● Problem description: Beneath this line are the data; copy exactly the part of them that opens with the line containing "index dip: (224, 370)" and closes with the line containing "pinky dip: (416, 533)", and only that part.

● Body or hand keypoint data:
--

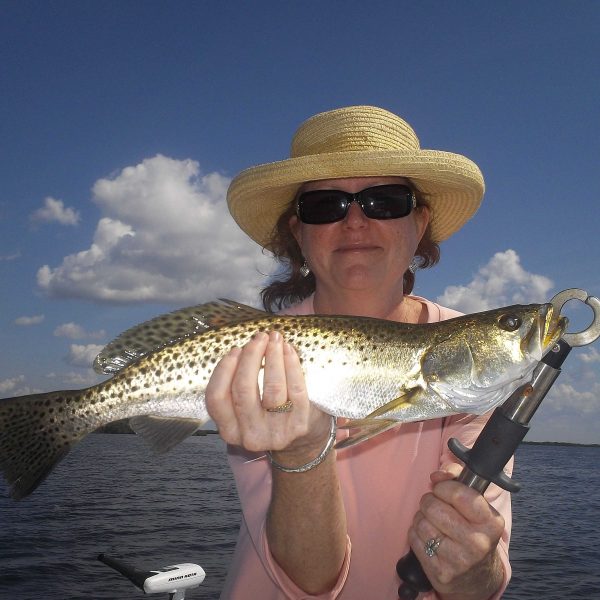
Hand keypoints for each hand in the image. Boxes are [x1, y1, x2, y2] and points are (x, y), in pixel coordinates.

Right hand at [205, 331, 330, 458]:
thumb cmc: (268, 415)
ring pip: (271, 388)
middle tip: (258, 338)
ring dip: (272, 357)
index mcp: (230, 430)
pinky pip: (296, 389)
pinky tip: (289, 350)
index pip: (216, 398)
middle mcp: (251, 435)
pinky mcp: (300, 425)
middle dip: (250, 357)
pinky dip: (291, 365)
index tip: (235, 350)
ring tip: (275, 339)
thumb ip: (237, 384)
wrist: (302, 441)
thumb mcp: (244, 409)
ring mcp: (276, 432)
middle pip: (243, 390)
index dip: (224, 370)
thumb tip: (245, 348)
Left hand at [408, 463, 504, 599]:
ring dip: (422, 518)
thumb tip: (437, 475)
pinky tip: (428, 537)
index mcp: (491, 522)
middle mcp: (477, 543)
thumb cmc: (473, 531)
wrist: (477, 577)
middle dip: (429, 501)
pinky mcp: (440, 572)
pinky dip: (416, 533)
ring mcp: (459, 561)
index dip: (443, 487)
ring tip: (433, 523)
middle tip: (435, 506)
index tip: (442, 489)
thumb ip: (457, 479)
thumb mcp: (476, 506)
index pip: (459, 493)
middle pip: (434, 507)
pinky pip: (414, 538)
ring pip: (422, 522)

--

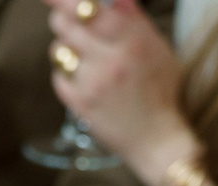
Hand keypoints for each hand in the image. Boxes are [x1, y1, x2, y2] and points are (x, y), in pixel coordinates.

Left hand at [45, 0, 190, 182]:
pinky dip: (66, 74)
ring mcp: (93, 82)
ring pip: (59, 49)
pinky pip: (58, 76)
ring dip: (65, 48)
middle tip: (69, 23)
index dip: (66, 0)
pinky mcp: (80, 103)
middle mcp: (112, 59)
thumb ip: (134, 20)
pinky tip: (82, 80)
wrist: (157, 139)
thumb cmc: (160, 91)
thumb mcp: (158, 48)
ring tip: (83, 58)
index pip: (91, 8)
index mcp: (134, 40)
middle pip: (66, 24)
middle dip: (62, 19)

--

● Expected answer:
index dip: (224, 370)
thumb tip: (245, 348)
Left hand at [408, 463, 504, 599]:
ring dip: (422, 518)
thumb tip: (437, 475)
pinky tip: (428, 537)
index mcp: (491, 522)
middle mcp: (477, 543)
thumb cmc: (473, 531)
wrist: (477, 577)
middle dip: (429, 501)
pinky mcp: (440, 572)
pinky dip: (416, 533)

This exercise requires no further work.